Since foundation SAS and the basic SAS data set supports exactly one type of numeric value then that sort of conversion "help" isn't really helpful.

It means CAST() could be helpful in some other scenarios too? (where more data types are supported, I'm not aware of what all SAS products data type support)

 

The internal conversion implied by Casting character to numeric is apparently a poor subset of the SAS INPUT function, at least from a brief study. I can see Cast to convert a character value like (...) missing values.

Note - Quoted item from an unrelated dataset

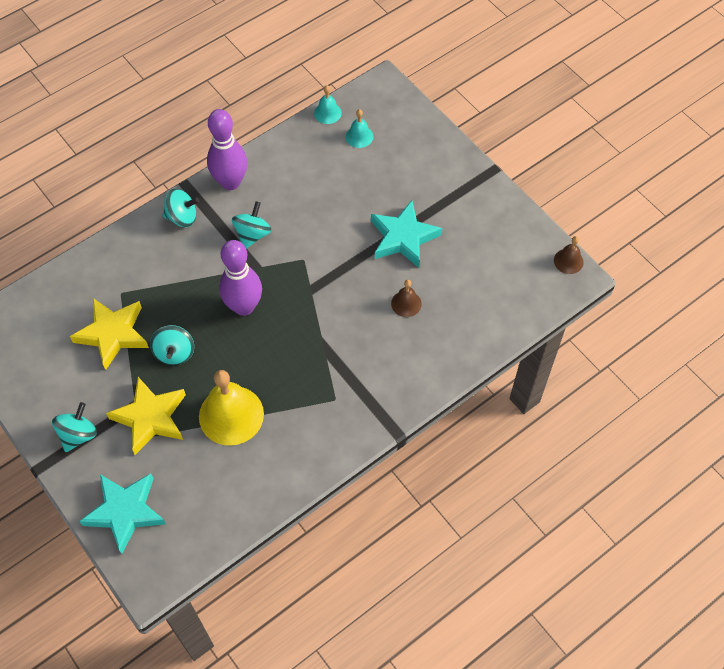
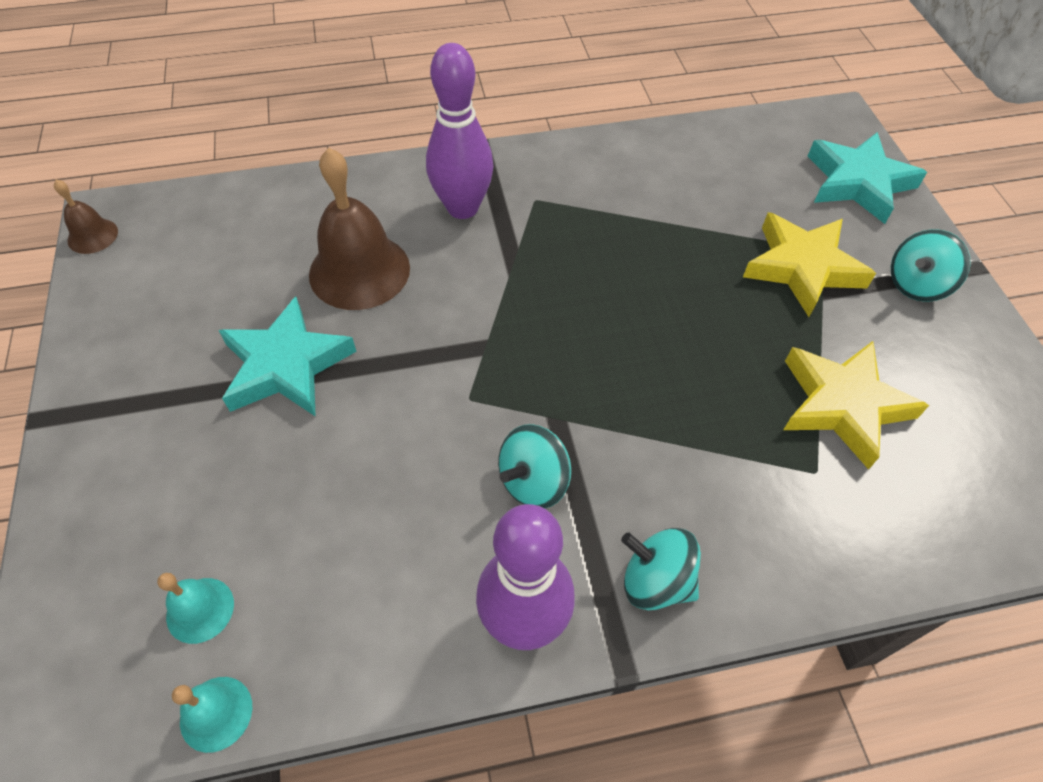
camera: 155 degrees left, 5 degrees down
(175, 353) = (743, 337): turquoise spinning top -> none
(231, 415) = (684, 231): yellow bell -> none
(244, 306) = (606, 362): purple bowling pin -> purple bowling pin (462, 208)
(406, 303) = (359, 271): brown bell -> brown bell, size x2.02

Which could mean that CAST(), if extended outside (FEDSQL) proc sql to foundation/basic SAS, could be recoded to work better? (maybe nowadays it have not be done 'cause of PUT/INPUT presence?)

 

SAS formats for PUT and informats for INPUT also allow the designer of the format/informat how to handle Other values

My proposal wasn't meant to replace PUT/INPUT by CAST: it should give an alternative, to be used by less knoledged people (like me) which had few luck with company's training, or have given no time to be properly trained, or such: if SAS devs think it could help people (like me, and the many I'm reading in the forums/net) an helper function should be welcomed (it could also reduce the amount of questions about "why I'm getting an error when ...?" usually implying PUT/INPUT conversions).

 

Side story: from time to time, I've noted that the expert thinks "how things should be" (and they certainly can do, from their high knowledge) but sometimes it could be an option to "just give up (with high theories) and do what (all) the people expects things should be", that even if the experts are right, and all the rest of the people is wrong. Just to give an example: in one of the last OS updates, Apple changed the way "precise (virtual) keyboard input" was managed into iPhones/iPads, 'cause their experts developed an "intelligent feature" which "understood" where the user wanted to place the cursor, when editing a text. That's the theory. Facts are "a bomb exploded", 'cause the "intelligent feature" was placing cursors where they thought a user wanted them... which, many times, was not where the user really wanted, and there was also no more the previous (oh so useful!) "magnifying glass" to help them. I read a ton users whyning in the forums and, as far as I'm seeing, in the last OS update I got from Apple, kind of the old magnifying glass was back: that's pragmatism, IMHO.

PaigeMiller
Diamond | Level 26

I disagree with your point that the situation can be remedied by adding a new function like CAST(). The problem some people have is not that they don't know how to use INPUT or PUT, but that they don't even realize that they are using a numeric variable where only character variables should be used, or that they are using a character variable when they need a numeric variable. They don't realize they have the wrong data type. This is the problem. Adding a working CAST() function in SAS does not eliminate the above problem, people who don't realize they have the wrong data type will not know to use INPUT or PUT, and they will not know to use CAST() either.

LinusH
Tourmaline | Level 20

CAST is a supported function i PROC FedSQL.

So it would make sense to make it available at least in PROC SQL for conformity, even if it doesn't add more functionality compared to PUT/INPUT functions.

Quentin
Super User

I understand that someone coming from SQL background would expect there to be a CAST function.  But I think it's fine for there to be a CAST function in  PROC FEDSQL without there being one in PROC SQL.  We know that PROC FEDSQL and PROC SQL are different languages.  I would expect PROC SQL is essentially 'functionally stable.' If CAST were added to PROC SQL, as a convenience, they would probably need to add it to DATA step as well.  Given that there are likely limited resources for coding enhancements to BASE SAS (i.e. DATA step language and PROC SQL language), I don't think the benefit of having a CAST function as a convenience would outweigh the opportunity costs.